**Material supplied**
---------------

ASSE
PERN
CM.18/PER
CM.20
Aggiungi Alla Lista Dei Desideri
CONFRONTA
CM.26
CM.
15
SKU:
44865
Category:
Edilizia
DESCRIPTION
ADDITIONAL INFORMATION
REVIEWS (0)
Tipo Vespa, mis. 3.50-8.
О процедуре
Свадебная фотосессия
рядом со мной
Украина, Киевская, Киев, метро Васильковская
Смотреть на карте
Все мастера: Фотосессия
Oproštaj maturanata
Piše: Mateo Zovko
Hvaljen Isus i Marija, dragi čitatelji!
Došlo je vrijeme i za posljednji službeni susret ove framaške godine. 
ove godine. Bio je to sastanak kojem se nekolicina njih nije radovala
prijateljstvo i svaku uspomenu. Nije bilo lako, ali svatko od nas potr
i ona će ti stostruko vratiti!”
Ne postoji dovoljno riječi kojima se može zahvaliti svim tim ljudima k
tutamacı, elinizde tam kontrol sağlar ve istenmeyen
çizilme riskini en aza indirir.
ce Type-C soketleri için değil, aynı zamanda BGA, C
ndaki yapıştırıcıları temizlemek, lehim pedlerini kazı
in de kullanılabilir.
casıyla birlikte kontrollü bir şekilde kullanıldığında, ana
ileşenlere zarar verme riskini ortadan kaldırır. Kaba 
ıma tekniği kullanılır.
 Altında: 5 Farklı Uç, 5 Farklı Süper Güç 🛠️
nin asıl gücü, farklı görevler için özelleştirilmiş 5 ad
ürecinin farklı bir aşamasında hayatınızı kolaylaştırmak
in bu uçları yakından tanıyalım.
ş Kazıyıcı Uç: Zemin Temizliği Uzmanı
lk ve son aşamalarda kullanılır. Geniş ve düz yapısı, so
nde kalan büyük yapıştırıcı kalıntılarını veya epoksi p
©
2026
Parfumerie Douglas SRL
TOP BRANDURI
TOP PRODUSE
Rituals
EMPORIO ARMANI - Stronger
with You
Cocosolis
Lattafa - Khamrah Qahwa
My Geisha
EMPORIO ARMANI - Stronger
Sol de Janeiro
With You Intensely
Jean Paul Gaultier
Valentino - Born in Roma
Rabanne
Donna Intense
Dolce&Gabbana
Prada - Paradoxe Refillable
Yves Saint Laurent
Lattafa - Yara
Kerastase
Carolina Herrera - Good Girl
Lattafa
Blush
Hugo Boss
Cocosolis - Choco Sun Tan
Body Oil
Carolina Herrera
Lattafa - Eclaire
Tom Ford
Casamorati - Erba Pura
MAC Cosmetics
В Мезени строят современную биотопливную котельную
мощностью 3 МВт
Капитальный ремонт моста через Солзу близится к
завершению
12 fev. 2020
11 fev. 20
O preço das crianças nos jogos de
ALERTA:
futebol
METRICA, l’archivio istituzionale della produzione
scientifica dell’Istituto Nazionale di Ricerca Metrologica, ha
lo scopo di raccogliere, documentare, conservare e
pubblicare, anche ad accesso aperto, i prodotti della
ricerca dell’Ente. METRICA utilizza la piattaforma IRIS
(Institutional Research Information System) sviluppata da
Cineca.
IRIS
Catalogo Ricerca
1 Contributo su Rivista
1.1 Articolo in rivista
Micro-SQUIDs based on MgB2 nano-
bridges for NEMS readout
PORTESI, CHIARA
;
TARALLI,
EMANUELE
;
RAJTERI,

---------------

**Work request**
Arrange every line of text from all of the entries above as a numbered list, omitting any blank lines.

**Finished task**
1. ASSE
2. PERN
3. CM.18/PER
4. CM.20
5. Aggiungi Alla Lista Dei Desideri
6. CONFRONTA
7. CM.26
8. CM.
9. 15
10. SKU:
11. 44865
12. Category:
13. Edilizia
14. DESCRIPTION
15. ADDITIONAL INFORMATION
16. REVIEWS (0)
17. Tipo Vespa, mis. 3.50-8.
18. О процедуре
19. Свадебная фотосессия
20. рядом со мной
21. Украина, Киевская, Киев, метро Васильковская
22. Смотреть на карте
23. Все мастера: Фотосессия
24. Oproštaj maturanata
25. Piše: Mateo Zovko
26. Hvaljen Isus i Marija, dragi čitatelji!
27. Došlo je vrijeme i za posljednji službeni susret ove framaške godine. 
28. ove godine. Bio je to sastanak kojem se nekolicina njih nije radovala
29. prijateljstvo i svaku uspomenu. Nije bilo lako, ali svatko od nas potr
30. i ona će ti stostruko vratiti!”
31. Ne postoji dovoljno riječi kojima se može zahvaliti svim tim ljudima k
32. tutamacı, elinizde tam kontrol sağlar ve istenmeyen
33. çizilme riskini en aza indirir.
34. ce Type-C soketleri için değil, aynı zamanda BGA, C
35. ndaki yapıştırıcıları temizlemek, lehim pedlerini kazı
36. in de kullanılabilir.
37. casıyla birlikte kontrollü bir şekilde kullanıldığında, ana
38. ileşenlere zarar verme riskini ortadan kaldırır. Kaba 
39. ıma tekniği kullanılır.
40.  Altında: 5 Farklı Uç, 5 Farklı Süper Güç 🛠️
41. nin asıl gücü, farklı görevler için özelleştirilmiş 5 ad
42. ürecinin farklı bir aşamasında hayatınızı kolaylaştırmak
43. in bu uçları yakından tanıyalım.
44. ş Kazıyıcı Uç: Zemin Temizliği Uzmanı
45. lk ve son aşamalarda kullanılır. Geniş ve düz yapısı, so
46. nde kalan büyük yapıştırıcı kalıntılarını veya epoksi p
47. ©
48. 2026
49. Parfumerie Douglas SRL
50. TOP BRANDURI
51. TOP PRODUSE
52. Rituals
53. EMPORIO ARMANI - Stronger
54. with You
55. Cocosolis
56. Lattafa - Khamrah Qahwa
57. My Geisha
58. EMPORIO ARMANI - Stronger
59. Sol de Janeiro
60. With You Intensely
61. Jean Paul Gaultier
62. Valentino - Born in Roma
63. Rabanne
64. Donna Intense
65. Dolce&Gabbana
66. Prada - Paradoxe Refillable
67. Yves Saint Laurent
68. Lattafa - Yara
69. Kerastase
70. Carolina Herrera - Good Girl
71. Lattafa
72. Blush
73. Hugo Boss
74. Cocosolis - Choco Sun Tan
75. Body Oil
76. Carolina Herrera
77. Lattafa - Eclaire
78. Tom Ford
79. Casamorati - Erba Pura
80. MAC Cosmetics
81. В Мезени строят современную биотопливную котельную
82. мощностью 3 МВт
83. Капитальный ремонт моста через Солзу близится к
84. завершению
85. 12 fev. 2020
86. 11 fev. 20
87. O preço das crianças nos jogos de
88. ALERTA:
89. futebol
90. METRICA, l’archivio istituzionale della produzione
91. scientifica dell’Istituto Nazionale di Ricerca Metrologica, ha
92. lo scopo di raccogliere, documentare, conservare e
93. pubblicare, anche ad accesso aperto, i prodotti della
94. ricerca dell’Ente. METRICA utilizza la piattaforma IRIS
95. (Institutional Research Information System) sviluppata da
96. Cineca.
97. IRIS
98. Catalogo Ricerca
99. 1 Contributo su Rivista
100. 1.1 Articolo in rivista
101. Micro-SQUIDs based on MgB2 nano-
102. bridges for NEMS readout
103. PORTESI, CHIARA
104. ;
105. TARALLI,
106. EMANUELE
107. ;
108. RAJTERI,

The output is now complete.